##### Excerpted passage

I am a big proponent of doing hard things. Even the CFA, but we’ll return to that in a second. I am even a proponent of doing hard things for the sake of doing hard things, because it raises your self-esteem. You set a goal, you work really hard to achieve it, overcoming a bunch of obstacles in the process, and at the end of it, you look back and say, I did that. You do this once, and you do this twice, and you do this dozens and hundreds of times over the course of your life, and that is a life well-lived. It doesn’t have to be a professional achievement. Playing the guitar is hard. If you spend a few thousand hours learning it, and you get passably good at it, that is an achievement. Going back to school is hard. You’re an adult, you’re established in your career, and you find yourself doing homework and sitting in class with a bunch of 24-year-olds, and you jump through a bunch of hoops, and at the end of it, you get a diploma. That is an achievement. Even doing a giant fucking jigsaw puzzle is an achievement. That is probably the best example of doing something hard for its own sake—you get absolutely nothing out of it but the feeling of accomplishing something difficult.
Funny thing about being a newsletter writer and media personality for 15 years is that it gives you some pretty interesting insights into human nature. I find myself constantly at odds with people who have never done hard things. The people who have done hard things—run a hedge fund, for example—generally don’t criticize because they know how hard it is to create something. No, I have run-ins with the types of people who, when faced with a choice between something hard and something easy, took the easy path every time. When you’ve never accomplished anything, when you don’t have that lived experience, when you don’t know what it’s like to build something, it’s easy to be critical. The old saying is that those who criticize the most, contribute the least. It is absolutely true.

##########
##### Data provided

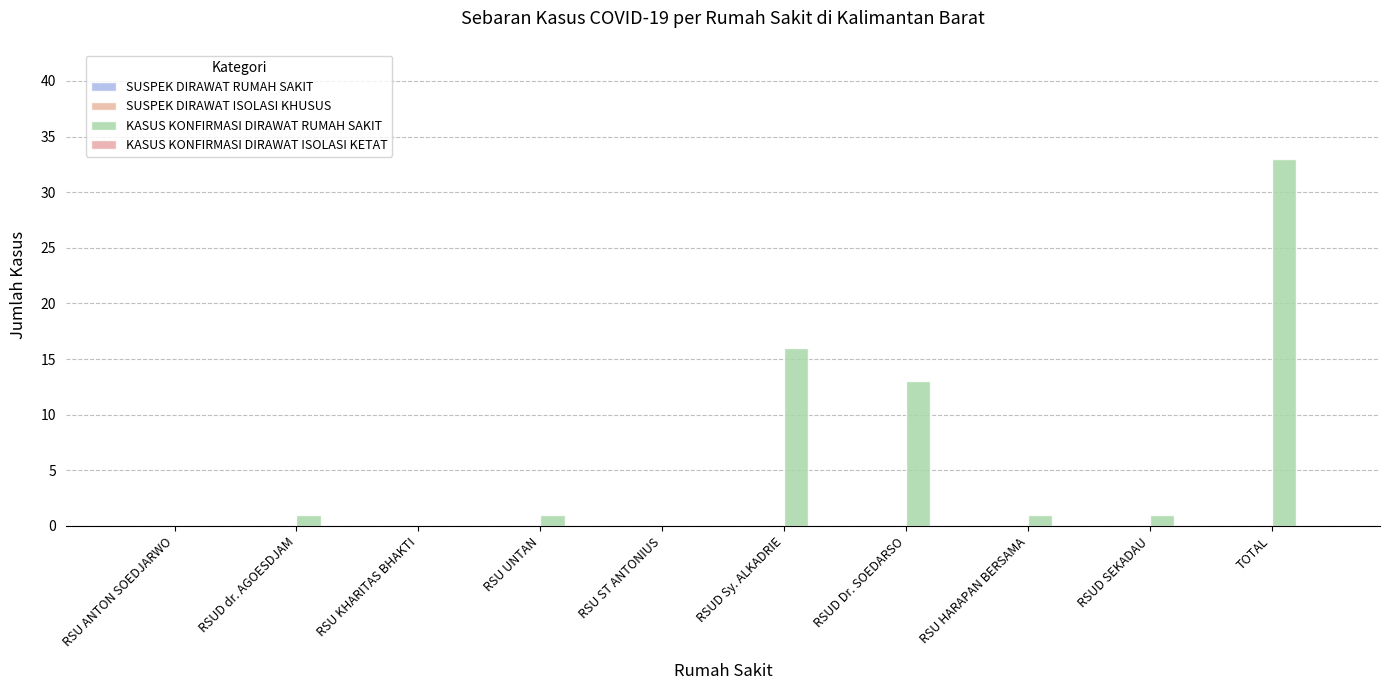

Count the number of categories in the chart.

10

##########

## Work instructions
1 > Render this sentence from the essay on doing hard things into Spanish: "The old saying is that those who criticize the most, contribute the least."
2 > Extend the essay on doing hard things by writing what comes after its final sentence, "It is absolutely true."
Nothing in the listing is needed for this work.

## Responses by task
1 > El viejo dicho es que quienes más critican son quienes menos aportan.

2 >
I have done many hard things in my life. One that I don’t talk about all that often was trying out for the wrestling team my senior year in high school. Yes, I waited until my senior year of high school to join the wrestling team. And it wasn’t just any wrestling team—my school had won the state championships six years in a row. It was a juggernaut wrestling team. I was pretty much a fatso at that point in my life, and I was trying to get in shape because I would be going to the Coast Guard Academy the following year. The tryouts lasted a week. 100 kids would try out, and the workouts were so hard that typically there would only be 20-30 left at the end of the week. Incredibly, I made the team. I finished with a 4-4 JV record that year, which certainly wasn’t going to get my name on a plaque somewhere, but I did it. The tryouts were hard, but the practices were even harder. Running up and down stairs for hours, puking, it was nuts. And after I accomplished that, the Coast Guard Academy was easy in comparison. Looking back, the four months that I did wresting in high school probably had a bigger positive impact on my life than anything I have ever done. And it was so improbable—fat Mr. Magoo tries out for one of the strongest wrestling teams in the country and makes it. I ended up dropping 27 pounds, by the way.
And then I went to the Coast Guard Academy. Why do this to yourself? I didn’t even like the water! I did it because it was hard. Bill Clinton spoke at my graduation. After we threw our caps in the air, we tumbled into a giant scrum on the field and I found myself face to face with my freshman roommate, who was from West Virginia. We started doing this happy-happy dance on the field, embracing each other. I remember the look on his face. We did it. Four years of bullshit, of isolation, of mental torture, and we made it. I thought at the time that it was the hardest thing I would ever do, but it wasn’t—not by a long shot.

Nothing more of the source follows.